# Western Brown snake found in child's scooter



## lizardjasper (Dec 1, 2011)

*Alice Springs snake catchers were forced to bag a child’s scooter to remove a 1m-long Western Brown that slithered inside it to hide. 
*

Snake hander Rex Neindorf told ninemsn his team was trying to catch the dangerous creature on a house rooftop in the town's south last week when it escaped onto the ground and slithered underneath the scooter to hide. 
"I said to (my colleague) you lift the scooter and I'll pin it down, but when we picked up the scooter we saw it had disappeared," Mr Neindorf told ninemsn. 
"Then we saw there was a little hole underneath it, about 1cm wide. It's small but big enough for a snake to get inside." 
The reptile handlers were eventually able to coax the snake out from inside the scooter by "tickling" and "poking" it. 
Mr Neindorf said he had recently been called to remove a number of snakes from unusual hiding spots. 
Earlier this week, his team removed a snake from inside a washing machine. 
Another Alice Springs resident got a shock a couple of weeks ago when they discovered a snake hiding in their oven. 
"They tried to turn the stove on to flush the snake out, but unfortunately that doesn't work," Mr Neindorf said. 
"We took the stove to bits. Once a snake is inside a washing machine or oven, it can access almost every area." 
The Western Brown was released into the wild once it was removed from inside the scooter. 

Western Brown snake found in child's scooter


----------



## GeckoJosh (Dec 1, 2011)

A 1m snake squeezing into a 1cm gap? impressive


----------

Collected data entries ::
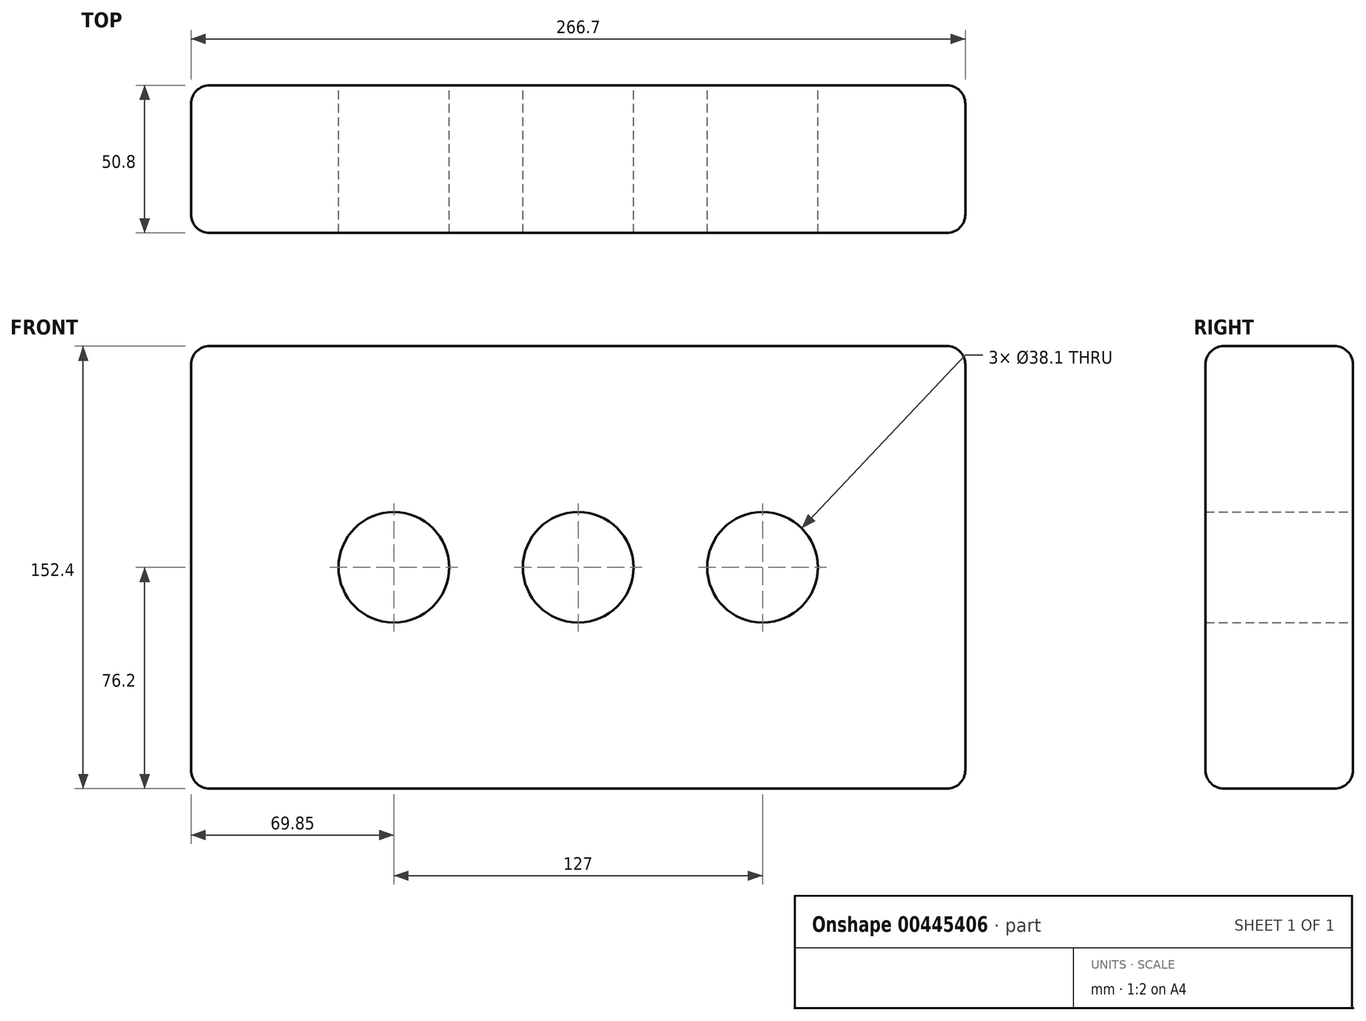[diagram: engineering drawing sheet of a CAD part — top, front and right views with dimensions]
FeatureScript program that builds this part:
annotation { "Feature Type Name" : "Feature", "Feature Type Description" : "" }
export const myFeature = defineFeature(function(context is Context, id is Id, definition is map)
    precondition{}
    {
        {
            var Q0;
            Q0=qCreatedBy(makeId("Front.planeOp"),FACE);
            var sketch = newSketch(context, id + "F0", { "sketchPlane" : qUnion([Q0])});
            skLineSegment(sketch, "E0.bottom", {"start": v(-133.35, 76.2) * mm, "end": v(133.35, 76.2) * mm});
            skLineSegment(sketch, "E0.top", {"start": v(-133.35, -76.2) * mm, "end": v(133.35, -76.2) * mm});
            skLineSegment(sketch, "E0.left", {"start": v(-133.35, 76.2) * mm, "end": v(-133.35, -76.2) * mm});
            skLineSegment(sketch, "E0.right", {"start": v(133.35, 76.2) * mm, "end": v(133.35, -76.2) * mm});
            skPoint(sketch, "E0.middle", {"position": v(0, 0) * mm});
            skSolve(sketch);
        }
        {
            var Q0;
            Q0=makeQuery(id+"F0.imprint","IMPRINT",FACE,{"disambiguationData":[TD([[makeQuery(id+"F0.imprint","IMPRINT",EDGE,{"derivedFrom":sQuery(id+"F0.wireOp",EDGE,"E0.bottom")}),-1.0]])]});
            extrude(context, id + "F1", {"entities" : qUnion([Q0]), "depth" : 50.8 * mm});
        }
        {
            var Q0;
            Q0=makeQuery(id+"F1.opExtrude","CAP_EDGE",EDGE,{"disambiguationData":[OSD([sQuery(id+"F0.wireOp",EDGE,"E0.bottom")])],"isStart":false});
            var Q1;
            Q1=makeQuery(id+"F1.opExtrude","SWEPT_FACE",FACE,{"disambiguationData":[OSD([sQuery(id+"F0.wireOp",EDGE,"E0.bottom")])]});
            var Q2;
            Q2=makeQuery(id+"F1.opExtrude","CAP_EDGE",EDGE,{"disambiguationData":[OSD([sQuery(id+"F0.wireOp",EDGE,"E0.top")])],"isStart":false});
            var Q3;
            Q3=makeQuery(id+"F1.opExtrude","SWEPT_FACE",FACE,{"disambiguationData":[OSD([sQuery(id+"F0.wireOp",EDGE,"E0.top")])]});
            var Q4;
            Q4=makeQuery(id+"F1.opExtrude","CAP_EDGE",EDGE,{"disambiguationData":[OSD([sQuery(id+"F0.wireOp",EDGE,"E0.left")])],"isStart":false});
            var Q5;
            Q5=makeQuery(id+"F1.opExtrude","CAP_EDGE",EDGE,{"disambiguationData":[OSD([sQuery(id+"F0.wireOp",EDGE,"E0.left")])],"isStart":true});
            var Q6;
            Q6=makeQuery(id+"F1.opExtrude","CAP_EDGE",EDGE,{"disambiguationData":[OSD([sQuery(id+"F0.wireOp",EDGE,"E0.right")])],"isStart":false});
            var Q7;
            Q7=makeQuery(id+"F1.opExtrude","CAP_EDGE",EDGE,{"disambiguationData":[OSD([sQuery(id+"F0.wireOp",EDGE,"E0.right")])],"isStart":true});
            fillet(context, id + "F2", {"entities" : qUnion([Q0, Q1, Q2, Q3, Q4, Q5, Q6, Q7]), "radius" : 6.35 * mm, "tangentPropagation" : true, "allowEdgeOverflow" : false});
        }
        {
            var Q0;
            Q0=makeQuery(id+"F1.opExtrude","CAP_FACE",FACE,{"disambiguationData":[OSD([sQuery(id+"F0.wireOp",EDGE,"E0.bottom"),sQuery(id+"F0.wireOp",EDGE,"E0.top"),sQuery(id+"F0.wireOp",EDGE,"E0.left"),sQuery(id+"F0.wireOp",EDGE,"E0.right")])],"isStart":true});
            var sketch = newSketch(context, id + "F3", { "sketchPlane" : qUnion([Q0])});
            skCircle(sketch, "E1", {"center": v(0, 0) * mm, "radius": 19.05 * mm});
            skLineSegment(sketch, "E2", {"start": v(0, 0) * mm, "end": v(-63.5, 0) * mm});
            skCircle(sketch, "E3", {"center": v(-63.5, 0) * mm, "radius": 19.05 * mm});
            skLineSegment(sketch, "E4", {"start": v(0, 0) * mm, "end": v(63.5, 0) * mm});
            skCircle(sketch, "E5", {"center": v(63.5, 0) * mm, "radius": 19.05 * mm});
            skSolve(sketch);
        }
        {
            var Q0;
            Q0=makeQuery(id+"F3.imprint","IMPRINT",FACE,{"disambiguationData":[TD([[makeQuery(id+"F3.imprint","IMPRINT",EDGE,{"derivedFrom":sQuery(id+"F3.wireOp",EDGE,"E3")}),1.0]])]});
            var Q1;
            {var subQ0=sQuery(id+"F3.wireOp",EDGE,"E2");var subQ1=sQuery(id+"F3.wireOp",EDGE,"E1");var subQ2=makeQuery(id+"F3.imprint","INTERSECT",VERTEX,{"derivedFrom":[subQ1,subQ0]});Q1=makeQuery(id+"F3.imprint","IMPRINT",FACE,{"disambiguationData":[TD([[makeQuery(id+"F3.imprint","IMPRINT",EDGE,{"disambiguationData":[TD([[subQ2,1.0]])],"derivedFrom":subQ1}),1.0]])]});}
            var Q2;
            {var subQ0=sQuery(id+"F3.wireOp",EDGE,"E2");var subQ1=sQuery(id+"F3.wireOp",EDGE,"E1");var subQ2=makeQuery(id+"F3.imprint","INTERSECT",VERTEX,{"derivedFrom":[subQ1,subQ0]});Q2=makeQuery(id+"F3.imprint","IMPRINT",FACE,{"disambiguationData":[TD([[makeQuery(id+"F3.imprint","IMPRINT",EDGE,{"disambiguationData":[TD([[subQ2,-1.0]])],"derivedFrom":subQ1}),1.0]])]});}
            var Q3;
            Q3=makeQuery(id+"F3.imprint","IMPRINT",FACE,{"disambiguationData":[TD([[makeQuery(id+"F3.imprint","IMPRINT",EDGE,{"derivedFrom":sQuery(id+"F3.wireOp",EDGE,"E5")}),1.0]])]});
            extrude(context, id + "F4", {"entities" : qUnion([Q0, Q1, Q2, Q3]), "operationType" : NewBodyOperationType.REMOVE, "oppositeDirection" : true, "depth" : 63.5 * mm});
        }
    });
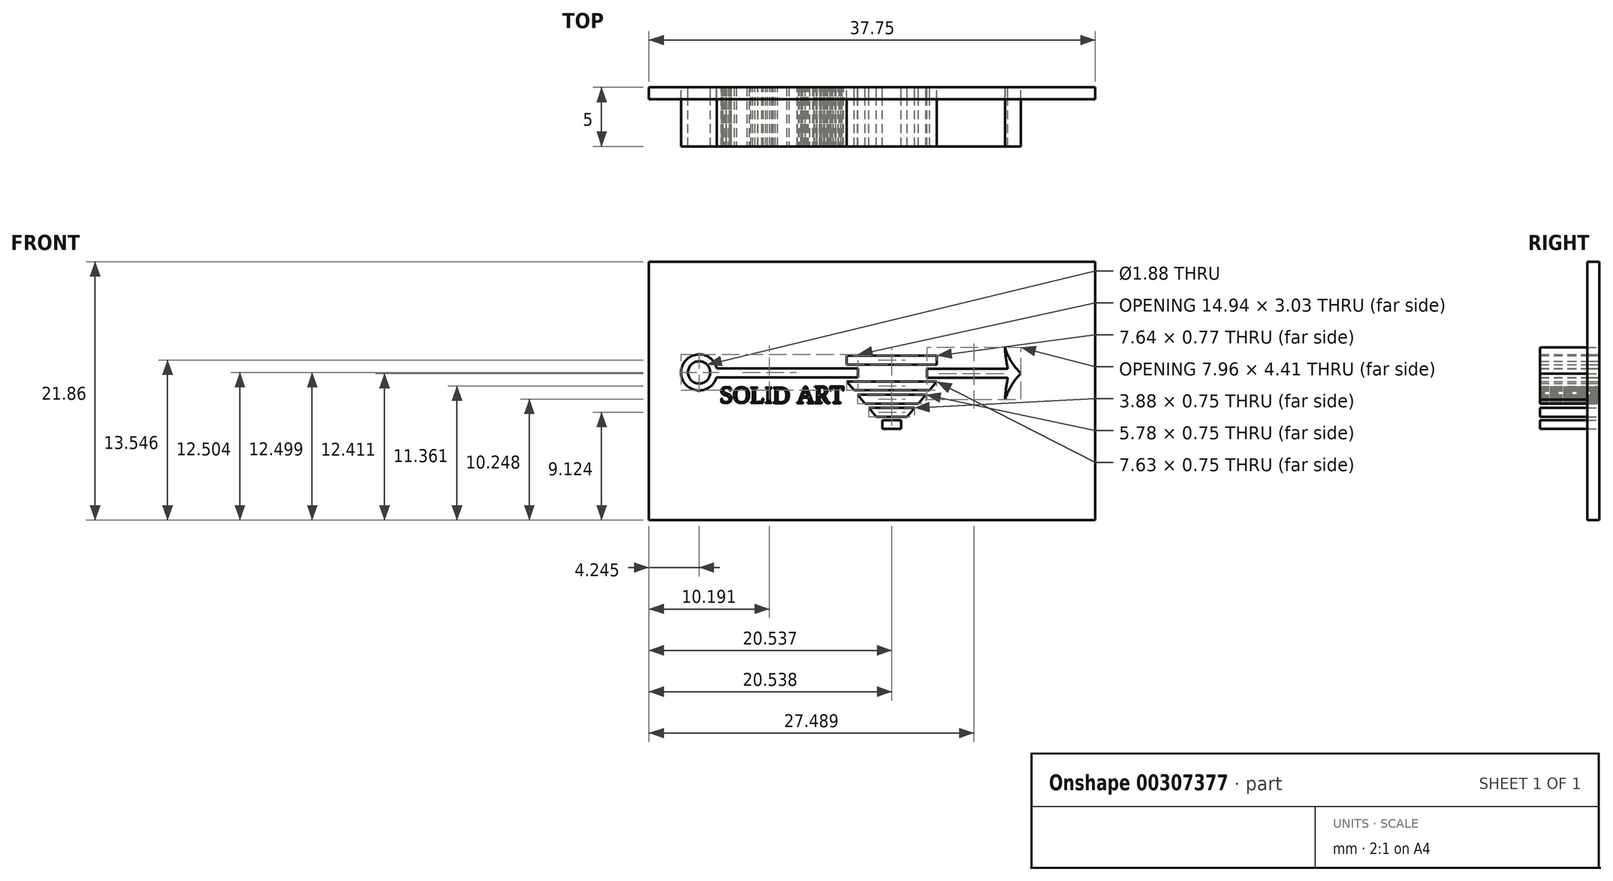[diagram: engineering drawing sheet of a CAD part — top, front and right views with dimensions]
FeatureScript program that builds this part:
annotation { "Feature Type Name" : "Feature", "Feature Type Description" : "" }
export const myFeature = defineFeature(function(context is Context, id is Id, definition is map)
    precondition{}
    {
        {
            var Q0;
            Q0=qCreatedBy(makeId("Front.planeOp"),FACE);
            var sketch = newSketch(context, id + "F0", { "sketchPlane" : qUnion([Q0])});
            skLineSegment(sketch, "E0", {"start": v(-14.18, -0.02) * mm, "end": v(-14.18, 1.86) * mm, "construction": true});
            skCircle(sketch, "E1", {"center": v(-14.18, 0.92) * mm, "radius": 0.94 * mm});
            skArc(sketch, "E2", {"start": v(-12.69, 1.25) * mm, "mid": v(-15.7, 0.96) * mm, "end": v(-12.7, 0.5) * mm});
            skLineSegment(sketch, "E3", {"start": v(-12.7, 0.5) * mm, "end": v(-0.76, 0.5) * mm});
            skLineSegment(sketch, "E4", {"start": v(-0.76, 0.5) * mm, "end": v(-0.76, 1.25) * mm});
            skLineSegment(sketch, "E5", {"start": v(-0.76, 1.25) * mm, "end": v(-12.69, 1.25) * mm});
            skLineSegment(sketch, "E6.bottom", {"start": v(-1.7, 2.35) * mm, "end": v(5.93, 2.35) * mm});
            skLineSegment(sketch, "E6.top", {"start": v(-1.7, 1.58) * mm, "end": v(5.93, 1.58) * mm});
            skLineSegment(sketch, "E6.left", {"start": v(-1.7, 2.35) * mm, "end": v(-1.7, 1.58) * mm});
            skLineSegment(sketch, "E6.right", {"start": v(5.93, 2.35) * mm, "end": v(5.93, 1.58) * mm});
            skLineSegment(sketch, "E7.bottom", {"start": v(1.32, -3.11) * mm, "end": v(2.9, -3.11) * mm});
            skLineSegment(sketch, "E7.top", {"start": v(1.32, -3.86) * mm, "end": v(2.9, -3.86) * mm});
            skLineSegment(sketch, "E7.left", {"start": v(1.32, -3.11) * mm, "end": v(1.32, -3.86) * mm});
            skLineSegment(sketch, "E7.right", {"start": v(2.9, -3.11) * mm, "end": v(2.9, -3.86) * mm});
            skLineSegment(sketch, "E8", {"start": v(-1.7, 0.16) * mm, "end": v(5.93, 0.16) * mm});
            skLineSegment(sketch, "E9", {"start": v(5.93, 0.16) * mm, "end": v(5.3, -0.6) * mm});
            skLineSegment(sketch, "E10", {"start": v(5.3, -0.6) * mm, "end": v(-1.07, -0.6) * mm});
            skLineSegment(sketch, "E11", {"start": v(-1.07, -0.6) * mm, "end": v(-1.7, 0.16) * mm});
            skLineSegment(sketch, "E12", {"start": v(-0.77, -0.96) * mm, "end": v(5, -0.96) * mm});
            skLineSegment(sketch, "E13", {"start": v(5, -0.96) * mm, "end": v(4.37, -1.7) * mm});
            skLineSegment(sketch, "E14", {"start": v(4.37, -1.7) * mm, "end": v(-0.13, -1.7) * mm});
            skLineSegment(sketch, "E15", {"start": v(-0.13, -1.7) * mm, "end": v(-0.77, -0.96) * mm});
            skLineSegment(sketch, "E16", {"start": v(0.18, -2.08) * mm, "end": v(4.06, -2.08) * mm});
            skLineSegment(sketch, "E17", {"start": v(4.06, -2.08) * mm, "end": v(3.43, -2.83) * mm});
            skLineSegment(sketch, "E18", {"start": v(3.43, -2.83) * mm, "end": v(0.8, -2.83) * mm});
            skLineSegment(sketch, "E19", {"start": v(0.8, -2.83) * mm, "end": v(0.18, -2.08) * mm});
            skLineSegment(sketch, "E20", {"start": v(5.1, 0.47) * mm, "end": v(11.94, 0.47) * mm});
            skLineSegment(sketch, "E21", {"start": v(11.94, 1.22) * mm, "end": v(5.1, 1.22) * mm});
            skLineSegment(sketch, "E22", {"start": v(5.1, 1.22) * mm, "end": v(5.1, 0.47) * mm});
            skFitSpline(sketch, "E23", {"points": [v(11.94, 0.47) * mm, v(11.7, -1.38) * mm], "startDerivative": vector(-0.05, -0.18) * mm, "endDerivative": vector(0, -1.95) * mm});
            skFitSpline(sketch, "E24", {"points": [v(11.7, -1.38) * mm, v(13.05, 0.83) * mm], "startDerivative": vector(0.88, 2.48) * mm, "endDerivative": vector(2.06, 1.9) * mm});
            skFitSpline(sketch, "E25", {"points": [v(13.05, 0.83) * mm, v(11.7, 3.04) * mm], "startDerivative": vector(-2.55, 2.47) * mm, "endDerivative": vector(-0.49, 1.75) * mm});
            skFitSpline(sketch, "E26", {"points": [v(11.94, 1.22) * mm, v(11.7, 3.04) * mm], "startDerivative": vector(-0.38, 1.9) * mm, "endDerivative": vector(0.01, 1.9) * mm});
            skLineSegment(sketch, "E27.bottom", {"start": v(-18.42, 10.28) * mm, "end": v(19.33, 10.28) * mm});
            skLineSegment(sketch, "E27.top", {"start": v(-18.42, -11.58) * mm, "end": v(19.33, -11.58) * mm});
            skLineSegment(sketch, "E27.left", {"start": v(-18.42, 10.28) * mm, "end": v(-18.42, -11.58) * mm});
            skLineSegment(sketch, "E27.right", {"start": v(19.33, 10.28) * mm, "end": v(19.33, -11.58) * mm});
            skSolve(sketch);
        }
        {
            var Q0;
            Q0=qCreatedBy(makeId("Front.planeOp"),FACE);
            var sketch = newSketch(context, id + "F1", { "sketchPlane" : qUnion([Q0])});
            skText(sketch, "E28", { "text": "SOLID", "fontName": "Tinos-Regular.ttf"});
            skText(sketch, "E29", { "text": "ART", "fontName": "NotoSerif-Regular.ttf"});
            const initialGuessF1  = {"E28": [-0.01244, -0.00164, 0.99997, -0.00783, 0.00145], "E29": [-0.00588, -0.00169, 1, 0, 0.00145]};
            skSetInitialGuess(sketch, initialGuessF1);
            skSolve(sketch);
        }
        {
            var Q0;
            Q0=makeQuery(id+"F0.imprint","IMPRINT",FACE,{"disambiguationData":[TD([[makeQuery(id+"F0.imprint","IMPRINT",EDGE,{"derivedFrom":sQuery(id+"F0.wireOp",EDGE,"E1")}),-1.0]])]});
            var Q1;
            Q1=makeQuery(id+"F0.imprint","IMPRINT",FACE,{"disambiguationData":[TD([[makeQuery(id+"F0.imprint","IMPRINT",EDGE,{"derivedFrom":sQuery(id+"F0.wireOp",EDGE,"E6.bottom")}),-1.0]])]});
            var Q2;
            Q2=makeQuery(id+"F0.imprint","IMPRINT",FACE,{"disambiguationData":[TD([[makeQuery(id+"F0.imprint","IMPRINT",EDGE,{"derivedFrom":sQuery(id+"F0.wireOp",EDGE,"E20")}),1.0]])]});
            var Q3;
            Q3=makeQuery(id+"F0.imprint","IMPRINT",FACE,{"disambiguationData":[TD([[makeQuery(id+"F0.imprint","IMPRINT",EDGE,{"derivedFrom":sQuery(id+"F0.wireOp",EDGE,"E8")}),-1.0]])]});
            var Q4;
            Q4=makeQuery(id+"F0.imprint","IMPRINT",FACE,{"disambiguationData":[TD([[makeQuery(id+"F0.imprint","IMPRINT",EDGE,{"derivedFrom":sQuery(id+"F0.wireOp",EDGE,"E12")}),-1.0]])]});
            var Q5;
            Q5=makeQuery(id+"F0.imprint","IMPRINT",FACE,{"disambiguationData":[TD([[makeQuery(id+"F0.imprint","IMPRINT",EDGE,{"derivedFrom":sQuery(id+"F0.wireOp",EDGE,"E16")}),-1.0]])]});
            var Q6;
            Q6=makeQuery(id+"F0.imprint","IMPRINT",FACE,{"disambiguationData":[TD([[makeQuery(id+"F0.imprint","IMPRINT",EDGE,{"derivedFrom":sQuery(id+"F0.wireOp",EDGE,"E7.bottom")}),-1.0]])]});
            var Q7;
            Q7 = qSketchRegion(id + "F1", true);
            extrude(context, id + "F2", {"entities" : qUnion([Q0, Q1, Q2, Q3, Q4, Q5, Q6, Q7]), "depth" : 5 * mm});
        }
        {
            var Q0;
            Q0 = qSketchRegion(id + "F0", true);
            var Q1;
            Q1=makeQuery(id+"F0.imprint","IMPRINT",FACE,{"disambiguationData":[TD([[makeQuery(id+"F0.imprint","IMPRINT",EDGE,{"derivedFrom":sQuery(id+"F0.wireOp",EDGE,"E1")}),1.0]])]});
            extrude(context, id + "F3", {"entities" : qUnion([Q0, Q1]), "depth" : 1 * mm});
        }
    });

Problems ::
1. According to the forum thread about the Western Brown snake, how wide was the hole underneath the scooter?
2. Summarize the forum thread about the Western Brown snake in two sentences.

The replies ::
1. About 1cm wide.

2. Alice Springs snake catchers had to bag a child's scooter after a 1m-long Western Brown escaped from a rooftop and hid inside it through a small hole, and they coaxed it out by "tickling" and "poking" it before releasing it into the wild. Snake handler Rex Neindorf said his team had recently removed snakes from other unusual hiding spots, including a washing machine and an oven.